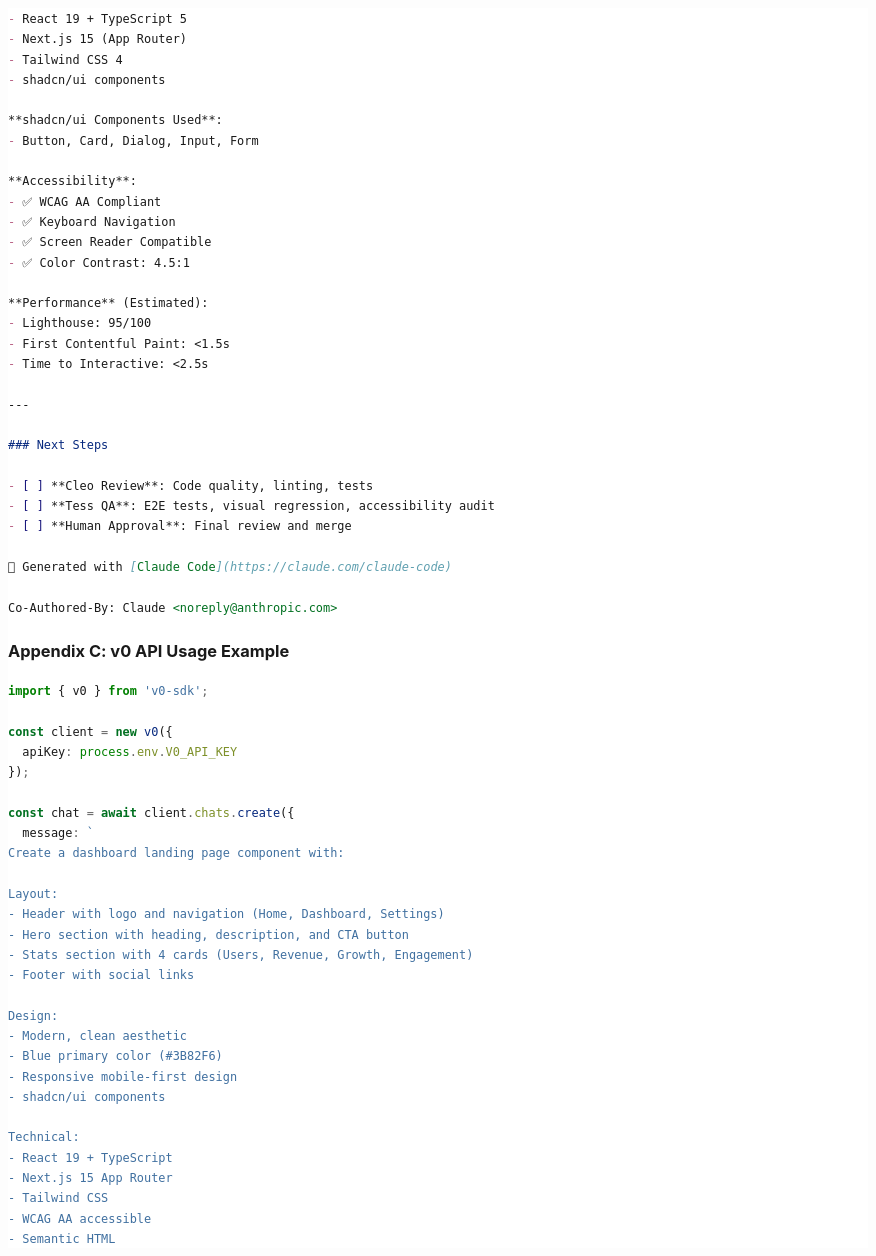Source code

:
 ```markdown
- React 19 + TypeScript 5
- Next.js 15 (App Router)
- Tailwind CSS 4
- shadcn/ui components

**shadcn/ui Components Used**:
- Button, Card, Dialog, Input, Form

**Accessibility**:
- ✅ WCAG AA Compliant
- ✅ Keyboard Navigation
- ✅ Screen Reader Compatible
- ✅ Color Contrast: 4.5:1

**Performance** (Estimated):
- Lighthouse: 95/100
- First Contentful Paint: <1.5s
- Time to Interactive: <2.5s

---

### Next Steps

- [ ] **Cleo Review**: Code quality, linting, tests
- [ ] **Tess QA**: E2E tests, visual regression, accessibility audit
- [ ] **Human Approval**: Final review and merge

🤖 Generated with [Claude Code](https://claude.com/claude-code)

Co-Authored-By: Claude <noreply@anthropic.com>
```

### Appendix C: v0 API Usage Example

```typescript
import { v0 } from 'v0-sdk';

const client = new v0({
  apiKey: process.env.V0_API_KEY
});

const chat = await client.chats.create({
  message: `
Create a dashboard landing page component with:

Layout:
- Header with logo and navigation (Home, Dashboard, Settings)
- Hero section with heading, description, and CTA button
- Stats section with 4 cards (Users, Revenue, Growth, Engagement)
- Footer with social links

Design:
- Modern, clean aesthetic
- Blue primary color (#3B82F6)
- Responsive mobile-first design
- shadcn/ui components

Technical:
- React 19 + TypeScript
- Next.js 15 App Router
- Tailwind CSS
- WCAG AA accessible
- Semantic HTML
```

####################

> **Assigned task**
Only the pictures are dropped. Otherwise, write out the listing exactly.

> **Solution for this exercise**
Source code

:
 ```markdown
- React 19 + TypeScript 5
- Next.js 15 (App Router)
- Tailwind CSS 4
- shadcn/ui components

**shadcn/ui Components Used**:
- Button, Card, Dialog, Input, Form

**Accessibility**:
- ✅ WCAG AA Compliant
- ✅ Keyboard Navigation
- ✅ Screen Reader Compatible
- ✅ Color Contrast: 4.5:1

**Performance** (Estimated):
- Lighthouse: 95/100
- First Contentful Paint: <1.5s
- Time to Interactive: <2.5s

---

### Next Steps

- [ ] **Cleo Review**: Code quality, linting, tests
- [ ] **Tess QA**: E2E tests, visual regression, accessibility audit
- [ ] **Human Approval**: Final review and merge

🤖 Generated with [Claude Code](https://claude.com/claude-code)

Co-Authored-By: Claude <noreply@anthropic.com>
```

### Appendix C: v0 API Usage Example

```typescript
import { v0 } from 'v0-sdk';

const client = new v0({
  apiKey: process.env.V0_API_KEY
});

const chat = await client.chats.create({
  message: `
Create a dashboard landing page component with:

Layout:
- Header with logo and navigation (Home, Dashboard, Settings)
- Hero section with heading, description, and CTA button
- Stats section with 4 cards (Users, Revenue, Growth, Engagement)
- Footer with social links

Design:
- Modern, clean aesthetic
- Blue primary color (#3B82F6)
- Responsive mobile-first design
- shadcn/ui components

Technical:
- React 19 + TypeScript
- Next.js 15 App Router
- Tailwind CSS
- WCAG AA accessible
- Semantic HTML
```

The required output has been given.